Wednesday, 11 February 2015

The Student Guide to Social Media is now fully reusable!

This actually happened at the end of last year but I didn't get around to blogging about it at the time. It's about the Student Guide to Social media - there's background info in a previous blogpost written when it first arrived.

It was always Creative Commons so anyone can use it, but now we've taken the ND (Non-Derivative) part off, so it's just CC-BY-NC. In other words you can take it and do whatever you want with it, including repurposing it, remixing it, taking only certain bits of it and not others, and generally reusing it in a flexible way.

It was made in Articulate, and the Articulate source file is available via JORUM. So if you want to use it to make something new, please go for it.

Whenever we talk about or use this in York the students are really responsive - it often gets rated as 'the most useful aspect' of infolit sessions. There's a growing awareness among undergraduates that social media can play a professional and academic role in their lives, but they often don't know where to start - so this overview is something they find helpful.

There's a bit more info about the Student Guide to Social Media on JISC's Digitial Student pages, too.

Tuesday, 10 February 2015

Two More Twitter Changes: Group DMs and In-Tweet Analytics

Following on from my post on the excellent new Twitter video, there's a couple of other things Twitter have introduced in the last couple of weeks.

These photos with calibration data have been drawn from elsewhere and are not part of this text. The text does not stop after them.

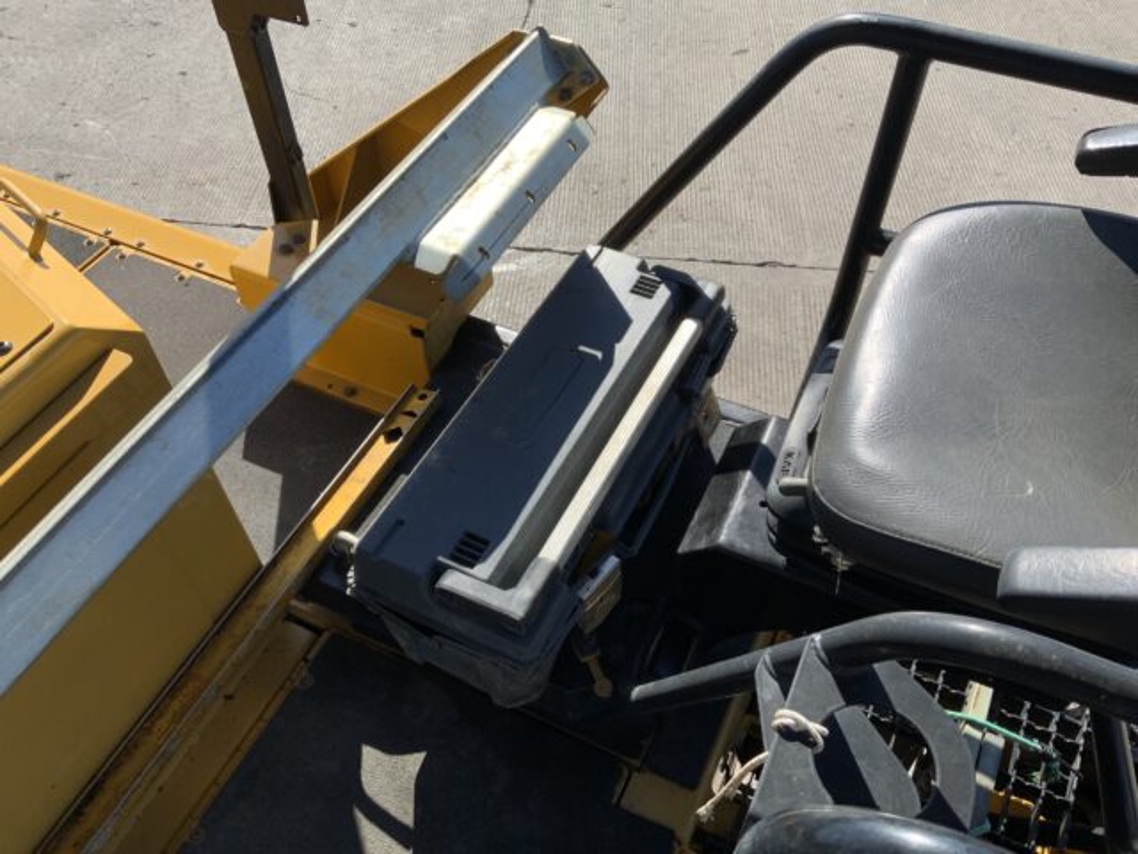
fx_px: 953
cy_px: 427
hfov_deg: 61.7
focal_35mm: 29
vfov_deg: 48.2
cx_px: 569
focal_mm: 3
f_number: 1.8
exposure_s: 1/1250
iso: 16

The first is group Direct Messaging, where you can set up a group of people (up to 20) and privately message them collectively. The conversations can include pictures and be about specific tweets. This is potentially very useful for taking a problematic conversation or dispute out of the public eye but staying within the platform. From the point of view of libraries, that's great. From the point of view of librarianship, I'm not so sure.

The second feature is and tweet-by-tweet analytics within the mobile app. I mentioned in my previous post about Twitter's new Analytics how what the stats really show you is how few of your followers see each tweet (it's around 11%, and that's assuming it's not part of a conversation or at a weird time of day in which case it's much less, or if it's RT'd in which case it's a bit more).



Tuesday, 3 February 2015

Introducing Twitter video, a great new tool for libraries

I resolutely refuse to include things in my training just because they're fashionable, and for that reason I still don't talk about Vine in any of the sessions I do. I think Vine can be great (some of the 'Vine-magic' stuff is awesome), but I'm yet to see an absolutely essential use for Libraries or in HE, so it gets left out. [Edit: I've finally seen a good example of a Library Vine account! Check out Newcastle Lib's here.]

Part of the problem is that 6 seconds is just too short for the kinds of ideas I have of how to use what you might call 'social video', as opposed to the more permanent videos you find on Vimeo and YouTube. I feel like I've been waiting for something like Vine, but less trendy...

Happily last week Twitter launched an alternative to Vine (which it also owns, by the way) which I do think we can get some proper use out of. You can now take 30 second videos and upload them to Twitter, where they'll play within the tweet without people needing to leave the site or the app. (At the moment you can't use video already on your camera roll.) The videos can be combinations of several shorter clips like Vine, but it won't automatically loop, and it won't play without someone hitting the 'play' button.